■ **Work request**
Render the lines from the start of the rows through the line holding "At which category does the", inclusive, as a JSON list of strings with one string per line and blank lines omitted. Include no other lines.

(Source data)

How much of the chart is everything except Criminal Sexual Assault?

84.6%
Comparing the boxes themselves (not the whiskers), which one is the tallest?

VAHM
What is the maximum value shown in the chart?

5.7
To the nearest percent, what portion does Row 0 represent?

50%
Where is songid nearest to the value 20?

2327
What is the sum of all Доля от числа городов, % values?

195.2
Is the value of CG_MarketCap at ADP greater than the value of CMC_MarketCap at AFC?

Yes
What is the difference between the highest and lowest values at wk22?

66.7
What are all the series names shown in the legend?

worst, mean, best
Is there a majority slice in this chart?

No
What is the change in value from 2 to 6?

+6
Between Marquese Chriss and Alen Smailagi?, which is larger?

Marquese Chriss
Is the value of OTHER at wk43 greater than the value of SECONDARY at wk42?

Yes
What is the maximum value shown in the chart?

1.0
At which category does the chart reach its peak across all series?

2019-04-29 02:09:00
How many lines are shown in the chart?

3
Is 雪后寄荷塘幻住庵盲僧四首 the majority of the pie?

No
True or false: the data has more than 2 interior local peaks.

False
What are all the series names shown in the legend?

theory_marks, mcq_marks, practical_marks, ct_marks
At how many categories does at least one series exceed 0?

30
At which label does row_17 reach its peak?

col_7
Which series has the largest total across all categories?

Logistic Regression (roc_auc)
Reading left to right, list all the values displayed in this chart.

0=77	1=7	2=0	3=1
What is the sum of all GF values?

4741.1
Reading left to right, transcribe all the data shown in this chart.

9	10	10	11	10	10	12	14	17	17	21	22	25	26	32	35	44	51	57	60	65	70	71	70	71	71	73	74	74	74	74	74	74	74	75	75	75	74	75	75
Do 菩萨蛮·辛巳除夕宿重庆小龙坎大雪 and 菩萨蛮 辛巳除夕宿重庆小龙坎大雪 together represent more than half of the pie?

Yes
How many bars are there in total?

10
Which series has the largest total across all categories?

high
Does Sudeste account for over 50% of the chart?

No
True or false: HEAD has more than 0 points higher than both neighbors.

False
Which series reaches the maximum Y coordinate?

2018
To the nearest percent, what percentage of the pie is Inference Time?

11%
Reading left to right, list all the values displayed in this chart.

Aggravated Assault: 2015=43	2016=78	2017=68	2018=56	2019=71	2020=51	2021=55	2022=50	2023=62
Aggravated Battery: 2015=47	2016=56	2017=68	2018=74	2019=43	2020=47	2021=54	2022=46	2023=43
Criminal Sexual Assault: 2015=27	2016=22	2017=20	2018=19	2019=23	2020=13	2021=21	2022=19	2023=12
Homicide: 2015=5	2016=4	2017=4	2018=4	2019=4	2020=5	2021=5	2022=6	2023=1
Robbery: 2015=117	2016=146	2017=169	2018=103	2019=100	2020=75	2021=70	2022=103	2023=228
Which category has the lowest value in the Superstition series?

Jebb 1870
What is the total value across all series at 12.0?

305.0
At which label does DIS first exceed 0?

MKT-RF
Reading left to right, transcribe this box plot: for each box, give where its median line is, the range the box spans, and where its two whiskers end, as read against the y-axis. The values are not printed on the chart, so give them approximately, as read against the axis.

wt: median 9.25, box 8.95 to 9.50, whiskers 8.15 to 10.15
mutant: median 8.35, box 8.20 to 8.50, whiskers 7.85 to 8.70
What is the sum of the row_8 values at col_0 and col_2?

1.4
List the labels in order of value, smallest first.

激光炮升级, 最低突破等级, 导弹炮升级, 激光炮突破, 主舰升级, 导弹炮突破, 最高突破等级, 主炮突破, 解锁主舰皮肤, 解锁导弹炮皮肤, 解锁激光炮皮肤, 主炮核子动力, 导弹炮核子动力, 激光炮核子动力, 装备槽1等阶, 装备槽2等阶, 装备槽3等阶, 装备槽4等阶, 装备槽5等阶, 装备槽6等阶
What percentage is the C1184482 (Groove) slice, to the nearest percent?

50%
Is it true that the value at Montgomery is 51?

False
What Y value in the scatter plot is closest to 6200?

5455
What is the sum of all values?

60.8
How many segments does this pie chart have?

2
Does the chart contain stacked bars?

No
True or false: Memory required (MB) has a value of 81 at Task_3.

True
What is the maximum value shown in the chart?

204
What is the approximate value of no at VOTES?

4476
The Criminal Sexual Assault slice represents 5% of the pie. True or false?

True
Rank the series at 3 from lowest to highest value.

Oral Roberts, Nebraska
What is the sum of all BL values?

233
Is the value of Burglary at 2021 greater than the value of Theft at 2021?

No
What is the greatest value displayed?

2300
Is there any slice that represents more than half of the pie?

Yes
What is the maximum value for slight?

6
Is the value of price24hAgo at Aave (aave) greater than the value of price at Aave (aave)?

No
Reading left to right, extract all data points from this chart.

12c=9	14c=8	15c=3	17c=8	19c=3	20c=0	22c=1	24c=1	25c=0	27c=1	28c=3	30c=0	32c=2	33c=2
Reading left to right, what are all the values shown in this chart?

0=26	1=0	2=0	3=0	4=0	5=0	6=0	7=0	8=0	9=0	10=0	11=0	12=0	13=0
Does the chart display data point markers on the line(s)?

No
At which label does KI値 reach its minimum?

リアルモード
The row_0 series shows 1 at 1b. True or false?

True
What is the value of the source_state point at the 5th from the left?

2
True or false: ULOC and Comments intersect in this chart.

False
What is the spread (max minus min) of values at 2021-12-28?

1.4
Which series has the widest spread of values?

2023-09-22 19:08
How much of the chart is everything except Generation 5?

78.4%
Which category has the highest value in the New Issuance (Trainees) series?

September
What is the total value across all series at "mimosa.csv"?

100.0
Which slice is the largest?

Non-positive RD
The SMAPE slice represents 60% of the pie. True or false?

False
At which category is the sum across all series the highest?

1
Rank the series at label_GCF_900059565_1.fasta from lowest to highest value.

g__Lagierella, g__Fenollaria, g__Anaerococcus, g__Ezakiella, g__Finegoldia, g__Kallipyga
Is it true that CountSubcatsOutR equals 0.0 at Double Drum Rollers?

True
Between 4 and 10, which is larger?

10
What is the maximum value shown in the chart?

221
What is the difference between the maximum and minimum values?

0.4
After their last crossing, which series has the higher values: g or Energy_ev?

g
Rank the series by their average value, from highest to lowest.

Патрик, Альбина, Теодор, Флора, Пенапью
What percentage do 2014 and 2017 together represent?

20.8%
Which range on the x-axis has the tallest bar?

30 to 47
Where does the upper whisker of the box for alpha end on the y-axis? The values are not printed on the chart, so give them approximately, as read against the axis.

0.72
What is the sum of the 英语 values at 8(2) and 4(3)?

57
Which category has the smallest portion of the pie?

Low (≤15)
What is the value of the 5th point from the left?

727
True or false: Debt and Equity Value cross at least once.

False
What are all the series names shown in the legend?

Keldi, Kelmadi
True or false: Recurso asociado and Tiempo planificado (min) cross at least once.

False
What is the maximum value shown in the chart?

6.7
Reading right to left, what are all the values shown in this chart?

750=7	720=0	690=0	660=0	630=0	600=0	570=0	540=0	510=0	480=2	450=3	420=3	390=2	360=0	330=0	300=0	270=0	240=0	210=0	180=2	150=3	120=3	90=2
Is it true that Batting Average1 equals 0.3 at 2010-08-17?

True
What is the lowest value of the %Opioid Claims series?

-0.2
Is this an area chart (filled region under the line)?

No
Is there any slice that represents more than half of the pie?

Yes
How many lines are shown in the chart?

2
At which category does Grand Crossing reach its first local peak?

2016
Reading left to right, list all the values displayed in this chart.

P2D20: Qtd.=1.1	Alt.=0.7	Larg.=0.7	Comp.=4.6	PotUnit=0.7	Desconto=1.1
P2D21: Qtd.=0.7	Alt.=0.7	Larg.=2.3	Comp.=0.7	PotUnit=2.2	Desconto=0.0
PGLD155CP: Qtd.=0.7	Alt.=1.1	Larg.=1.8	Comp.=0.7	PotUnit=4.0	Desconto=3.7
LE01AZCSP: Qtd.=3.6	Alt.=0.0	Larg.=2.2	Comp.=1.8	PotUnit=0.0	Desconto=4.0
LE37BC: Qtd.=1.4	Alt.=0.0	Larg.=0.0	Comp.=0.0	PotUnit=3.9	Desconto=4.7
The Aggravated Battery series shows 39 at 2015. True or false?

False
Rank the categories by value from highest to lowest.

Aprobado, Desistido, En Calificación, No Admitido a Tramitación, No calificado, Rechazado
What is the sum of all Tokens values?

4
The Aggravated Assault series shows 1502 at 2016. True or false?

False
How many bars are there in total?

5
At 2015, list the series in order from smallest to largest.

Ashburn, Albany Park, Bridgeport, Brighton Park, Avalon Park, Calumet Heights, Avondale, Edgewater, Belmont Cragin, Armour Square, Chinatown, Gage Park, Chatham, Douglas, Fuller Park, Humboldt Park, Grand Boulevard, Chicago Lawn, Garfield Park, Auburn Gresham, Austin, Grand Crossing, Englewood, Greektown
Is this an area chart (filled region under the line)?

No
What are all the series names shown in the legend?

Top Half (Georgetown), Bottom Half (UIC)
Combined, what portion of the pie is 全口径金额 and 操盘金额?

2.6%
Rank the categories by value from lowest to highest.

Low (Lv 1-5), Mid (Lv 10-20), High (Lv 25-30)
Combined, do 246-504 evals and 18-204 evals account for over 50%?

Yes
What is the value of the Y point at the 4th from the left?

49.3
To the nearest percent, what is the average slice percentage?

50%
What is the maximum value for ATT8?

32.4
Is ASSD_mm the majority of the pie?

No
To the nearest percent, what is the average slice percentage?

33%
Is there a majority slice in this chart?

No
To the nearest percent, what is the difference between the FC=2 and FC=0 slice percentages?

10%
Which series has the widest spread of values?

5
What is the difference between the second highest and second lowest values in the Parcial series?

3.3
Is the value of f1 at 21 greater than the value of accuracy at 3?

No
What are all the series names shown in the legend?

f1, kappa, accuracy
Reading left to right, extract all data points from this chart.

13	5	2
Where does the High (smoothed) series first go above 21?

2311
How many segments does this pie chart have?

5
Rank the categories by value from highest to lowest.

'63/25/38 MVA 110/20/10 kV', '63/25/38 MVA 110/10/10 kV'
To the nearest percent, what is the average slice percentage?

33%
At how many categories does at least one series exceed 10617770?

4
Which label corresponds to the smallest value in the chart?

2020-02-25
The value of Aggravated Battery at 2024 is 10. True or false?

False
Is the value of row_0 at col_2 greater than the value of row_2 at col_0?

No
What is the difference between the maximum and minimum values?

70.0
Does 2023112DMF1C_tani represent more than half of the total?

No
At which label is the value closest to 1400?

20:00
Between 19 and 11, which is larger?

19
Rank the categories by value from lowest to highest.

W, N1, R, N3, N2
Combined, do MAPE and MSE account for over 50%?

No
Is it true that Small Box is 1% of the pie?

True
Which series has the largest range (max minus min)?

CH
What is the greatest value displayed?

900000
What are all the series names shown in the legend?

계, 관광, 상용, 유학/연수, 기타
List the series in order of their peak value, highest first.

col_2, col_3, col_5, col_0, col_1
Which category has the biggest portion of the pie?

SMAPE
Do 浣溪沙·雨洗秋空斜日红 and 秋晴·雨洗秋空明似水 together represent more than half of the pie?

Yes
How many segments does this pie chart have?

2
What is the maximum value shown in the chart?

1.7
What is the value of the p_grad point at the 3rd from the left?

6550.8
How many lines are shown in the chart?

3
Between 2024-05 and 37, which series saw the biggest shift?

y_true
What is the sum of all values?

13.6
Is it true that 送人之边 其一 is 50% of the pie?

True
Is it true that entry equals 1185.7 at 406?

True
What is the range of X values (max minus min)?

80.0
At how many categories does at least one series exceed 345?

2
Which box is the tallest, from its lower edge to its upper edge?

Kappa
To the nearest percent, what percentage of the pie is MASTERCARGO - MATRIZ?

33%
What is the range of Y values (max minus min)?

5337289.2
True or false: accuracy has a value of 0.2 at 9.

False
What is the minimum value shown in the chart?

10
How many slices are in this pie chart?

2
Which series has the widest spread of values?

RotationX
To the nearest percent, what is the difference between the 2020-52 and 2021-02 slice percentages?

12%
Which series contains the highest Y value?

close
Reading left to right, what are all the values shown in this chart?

■ **Task result**
[
  "How much of the chart is everything except Criminal Sexual Assault?",
  "84.6%",
  "Comparing the boxes themselves (not the whiskers), which one is the tallest?",
  "VAHM",
  "What is the maximum value shown in the chart?",
  "5.7",
  "To the nearest percent, what portion does Row 0 represent?",
  "50%",
  "Where is songid nearest to the value 20?",
  "2327",
  "What is the sum of all Доля от числа городов, % values?",
  "195.2",
  "Is the value of CG_MarketCap at ADP greater than the value of CMC_MarketCap at AFC?",
  "Yes",
  "What is the difference between the highest and lowest values at wk22?",
  "66.7",
  "What are all the series names shown in the legend?",
  "worst, mean, best",
  "Is there a majority slice in this chart?",
  "No",
  "What is the change in value from 2 to 6?",
  "+6",
  "Between Marquese Chriss and Alen Smailagi?, which is larger?",
  "Marquese Chriss",
  "Is the value of OTHER at wk43 greater than the value of SECONDARY at wk42?",
  "Yes",
  "What is the maximum value shown in the chart?",
  "1.0",
  "At which category does the chart reach its peak across all series?"
]